• ACTIVITY:
Check each line of the material that follows, and copy those holding the string "linecap".

Start of DATA FOR PROCESSING

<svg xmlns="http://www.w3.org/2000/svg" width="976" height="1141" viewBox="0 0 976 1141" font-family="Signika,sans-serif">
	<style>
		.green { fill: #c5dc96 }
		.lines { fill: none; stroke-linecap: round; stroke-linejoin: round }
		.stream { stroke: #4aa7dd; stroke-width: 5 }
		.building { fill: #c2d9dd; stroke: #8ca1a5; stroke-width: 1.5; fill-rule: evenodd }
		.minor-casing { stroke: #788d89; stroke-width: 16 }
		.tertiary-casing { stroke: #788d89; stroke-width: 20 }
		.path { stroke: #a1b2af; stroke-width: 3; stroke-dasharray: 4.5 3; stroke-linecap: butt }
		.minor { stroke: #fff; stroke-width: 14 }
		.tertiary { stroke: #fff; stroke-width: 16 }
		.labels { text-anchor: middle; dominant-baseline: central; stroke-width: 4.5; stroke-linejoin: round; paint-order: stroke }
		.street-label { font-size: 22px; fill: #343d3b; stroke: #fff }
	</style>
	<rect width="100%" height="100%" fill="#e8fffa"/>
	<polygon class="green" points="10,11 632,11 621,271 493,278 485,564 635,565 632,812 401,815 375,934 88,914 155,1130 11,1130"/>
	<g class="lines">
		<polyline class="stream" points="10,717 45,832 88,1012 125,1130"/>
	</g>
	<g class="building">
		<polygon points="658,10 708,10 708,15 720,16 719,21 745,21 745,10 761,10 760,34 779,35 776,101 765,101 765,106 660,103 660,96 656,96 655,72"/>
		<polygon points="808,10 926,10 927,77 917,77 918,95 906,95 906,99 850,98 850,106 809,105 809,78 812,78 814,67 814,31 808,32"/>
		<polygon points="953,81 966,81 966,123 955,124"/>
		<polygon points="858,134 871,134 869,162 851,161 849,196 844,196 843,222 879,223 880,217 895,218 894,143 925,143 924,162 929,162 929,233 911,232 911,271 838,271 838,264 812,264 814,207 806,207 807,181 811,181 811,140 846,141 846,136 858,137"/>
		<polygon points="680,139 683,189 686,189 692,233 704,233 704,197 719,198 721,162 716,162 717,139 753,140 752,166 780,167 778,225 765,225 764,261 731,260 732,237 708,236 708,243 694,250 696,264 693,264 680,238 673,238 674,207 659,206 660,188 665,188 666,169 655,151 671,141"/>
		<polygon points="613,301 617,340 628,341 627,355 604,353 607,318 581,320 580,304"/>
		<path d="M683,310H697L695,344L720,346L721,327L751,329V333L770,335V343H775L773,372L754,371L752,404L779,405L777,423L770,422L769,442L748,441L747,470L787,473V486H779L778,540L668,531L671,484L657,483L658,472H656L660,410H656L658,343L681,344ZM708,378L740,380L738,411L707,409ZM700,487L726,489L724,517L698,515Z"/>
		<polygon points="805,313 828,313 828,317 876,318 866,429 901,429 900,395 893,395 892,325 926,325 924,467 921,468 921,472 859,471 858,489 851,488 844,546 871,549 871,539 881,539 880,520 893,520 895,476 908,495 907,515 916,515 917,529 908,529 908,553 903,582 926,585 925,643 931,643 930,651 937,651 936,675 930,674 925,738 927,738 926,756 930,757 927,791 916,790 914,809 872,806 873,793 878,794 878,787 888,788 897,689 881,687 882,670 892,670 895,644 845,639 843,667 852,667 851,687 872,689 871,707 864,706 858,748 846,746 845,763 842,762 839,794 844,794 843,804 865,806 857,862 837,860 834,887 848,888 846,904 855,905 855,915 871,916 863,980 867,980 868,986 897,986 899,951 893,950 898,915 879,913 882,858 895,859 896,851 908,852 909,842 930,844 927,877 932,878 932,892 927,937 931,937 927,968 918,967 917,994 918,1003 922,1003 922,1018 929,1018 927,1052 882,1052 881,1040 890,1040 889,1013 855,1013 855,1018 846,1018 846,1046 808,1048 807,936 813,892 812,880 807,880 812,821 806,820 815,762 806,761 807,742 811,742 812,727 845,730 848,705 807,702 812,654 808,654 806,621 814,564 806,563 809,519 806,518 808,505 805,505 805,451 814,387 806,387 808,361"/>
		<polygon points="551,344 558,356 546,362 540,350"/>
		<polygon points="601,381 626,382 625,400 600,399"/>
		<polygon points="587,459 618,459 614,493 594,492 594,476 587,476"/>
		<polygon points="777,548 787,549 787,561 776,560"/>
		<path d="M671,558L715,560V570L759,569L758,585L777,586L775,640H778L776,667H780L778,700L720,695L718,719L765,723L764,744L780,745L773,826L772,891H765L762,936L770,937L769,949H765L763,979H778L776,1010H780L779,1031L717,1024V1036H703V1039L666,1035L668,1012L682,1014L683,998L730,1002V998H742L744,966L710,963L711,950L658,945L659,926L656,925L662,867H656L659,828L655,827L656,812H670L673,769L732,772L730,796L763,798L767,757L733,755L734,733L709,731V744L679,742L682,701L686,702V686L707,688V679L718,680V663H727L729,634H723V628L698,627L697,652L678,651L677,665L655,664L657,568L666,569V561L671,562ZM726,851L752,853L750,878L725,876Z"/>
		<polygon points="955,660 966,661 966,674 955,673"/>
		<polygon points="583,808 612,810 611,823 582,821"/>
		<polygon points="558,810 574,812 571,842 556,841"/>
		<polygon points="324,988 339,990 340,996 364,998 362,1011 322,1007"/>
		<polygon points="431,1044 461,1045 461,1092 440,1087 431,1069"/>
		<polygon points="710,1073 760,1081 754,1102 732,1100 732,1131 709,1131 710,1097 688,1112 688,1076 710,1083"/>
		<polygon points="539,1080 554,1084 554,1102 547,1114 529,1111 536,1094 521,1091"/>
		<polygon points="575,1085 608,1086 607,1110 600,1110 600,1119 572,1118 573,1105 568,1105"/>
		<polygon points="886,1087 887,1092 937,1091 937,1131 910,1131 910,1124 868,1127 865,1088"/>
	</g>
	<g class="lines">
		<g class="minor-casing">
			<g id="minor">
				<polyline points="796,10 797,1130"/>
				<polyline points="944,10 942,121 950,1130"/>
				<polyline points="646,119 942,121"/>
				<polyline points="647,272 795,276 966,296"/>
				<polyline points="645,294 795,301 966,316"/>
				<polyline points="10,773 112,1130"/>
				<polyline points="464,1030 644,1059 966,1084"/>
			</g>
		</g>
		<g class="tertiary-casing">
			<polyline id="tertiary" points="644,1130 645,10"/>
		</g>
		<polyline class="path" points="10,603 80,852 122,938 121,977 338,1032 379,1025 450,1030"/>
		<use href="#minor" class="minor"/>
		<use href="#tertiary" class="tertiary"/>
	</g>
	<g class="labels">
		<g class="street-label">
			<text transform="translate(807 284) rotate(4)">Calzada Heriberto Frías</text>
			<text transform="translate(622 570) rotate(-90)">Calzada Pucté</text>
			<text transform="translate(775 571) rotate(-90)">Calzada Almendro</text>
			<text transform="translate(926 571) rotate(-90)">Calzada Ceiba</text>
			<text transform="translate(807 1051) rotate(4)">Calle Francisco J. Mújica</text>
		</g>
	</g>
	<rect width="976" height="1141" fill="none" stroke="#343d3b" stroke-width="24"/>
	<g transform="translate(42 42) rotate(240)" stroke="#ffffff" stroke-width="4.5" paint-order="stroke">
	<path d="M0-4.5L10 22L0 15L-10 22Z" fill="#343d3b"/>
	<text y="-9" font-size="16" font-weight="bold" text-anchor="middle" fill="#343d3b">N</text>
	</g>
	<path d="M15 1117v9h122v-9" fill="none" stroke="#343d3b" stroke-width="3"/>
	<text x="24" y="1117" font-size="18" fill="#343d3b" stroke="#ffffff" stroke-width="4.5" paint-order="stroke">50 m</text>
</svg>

End of DATA FOR PROCESSING

• RESPONSE AREA:
		.lines { fill: none; stroke-linecap: round; stroke-linejoin: round }
		.path { stroke: #a1b2af; stroke-width: 3; stroke-dasharray: 4.5 3; stroke-linecap: butt }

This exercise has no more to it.